Флигель оказался тесным, одноэтажным, без выхода на чердак. Потолок из белёных досок — рукой достать. За перегородкой, в сенях — кухонька с плитой. Комната большая, в сиреневых обоях, с кроватью, одёжным шкафом и ковром на стене, колченогим ломберным столиком, подпёртым сложенной газеткой, пустой этажеркой в углу, на средней полке которой приютилась треснутая мраморная пепельница и скомканный фантик с бросающимися в глаза буквами «Б» и «я».
За дверкой со стеклом, прикрытым кисейной занавесочкой, размещалась маленькая комната. Савинков отворил, стекло дзенькнуло. Комнатка была нежилой. Пол застелили газетами, по ним много ходили, отчего газеты сбились, смялись и порвались. На них темнела протоптанная дорожка и чёткие фрагменты сапожной подмётки после дождливого дня. Голубая табуретка с треснувшими ножками, небрежно заляпанными рыжим столярным клеем, казалась дивной гостьей. Ей было место в трущобах возле Балтийского завода, чтобы там свидетельствовать о вопиющей бедности — наследном качестве не первого поколения неимущей пролетарской семьи.

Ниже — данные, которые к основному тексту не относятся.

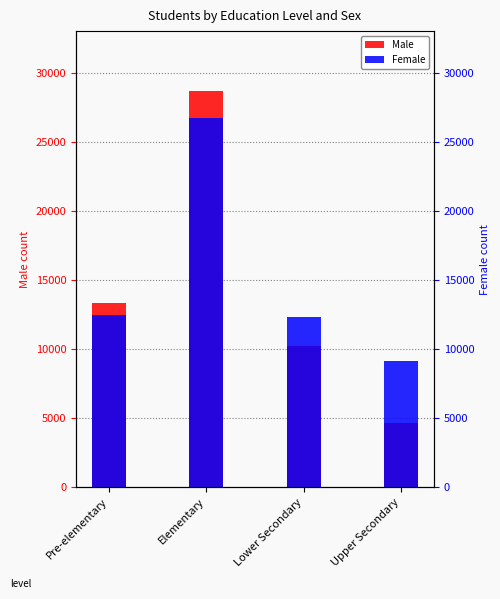

What is the value of the Male bar at the 3rd from the left?

10254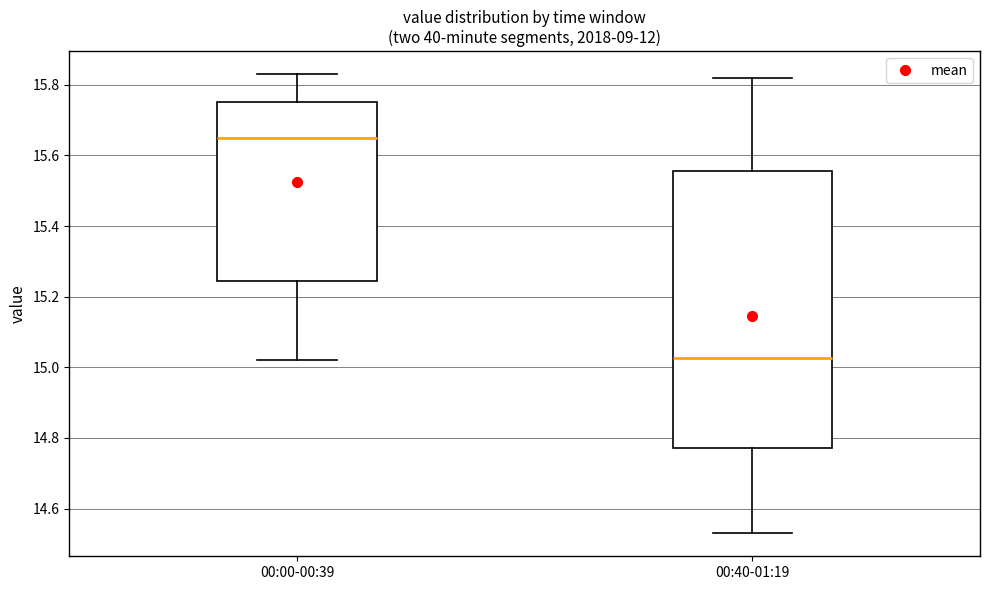

Reading left to right, read every box against the y-axis: the position of its median line, the range the box covers, and the ends of its whiskers. The values are not printed on the chart, so give them approximately, as read against the axis.

00:00-00:39: median 15.66, box 15.24 to 15.76, whiskers 15.02 to 15.84
00:40-01:19: median 15.02, box 14.78 to 15.56, whiskers 14.54 to 15.82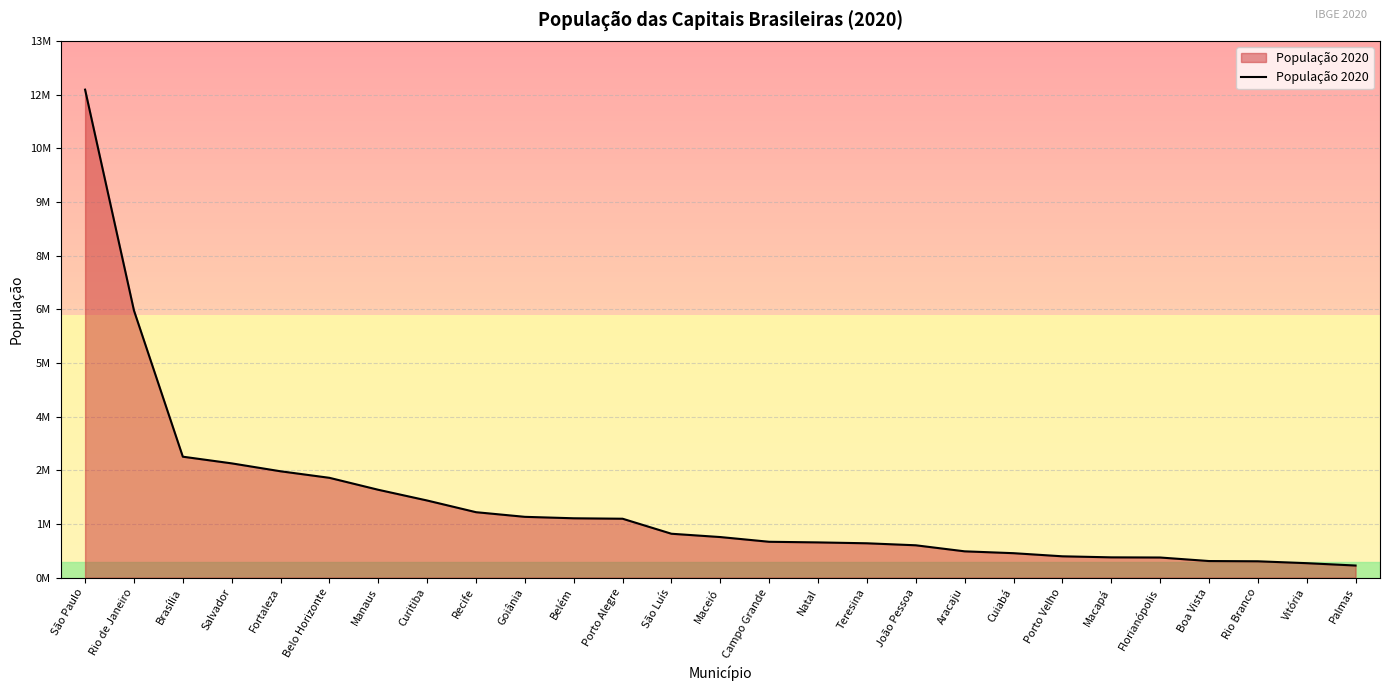

Which has a higher value, João Pessoa or Teresina?

Teresina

Савинков поёжился. В комнатке не было ни обоев, ни окон. Если вбить над табуреткой крюк — можно вешаться. В ней, должно быть, намеревались делать ремонт. Немедленно закрыл дверь. Стекло снова брякнуло.
«Дело дрянь, — подумал Савинков. — Кинули как карася в бидон. Сами тем временем что-то решают».
Его сопровождал финн. Когда закрывал флигель, в замке провернулся ключ. Савинков вышел в сени, толкнул дверь, она не поддалась. Наклонился к замочной скважине, прищурился. Юсси бдел на своём посту возле дровяника, дымил табаком. «Здоровый, чёрт», — снова подумал Савинков.
В большой комнате имелось окно, забранное второй, зимней рамой. «А что, если? — прикинул Савинков, но потом скептически усмехнулся. — Глупость». Взгляд с перекрестья рамы скатился на постель.
— Ты ведь этого хотел, Жорж Данден! — воскликнул он и плюхнулся на матрас.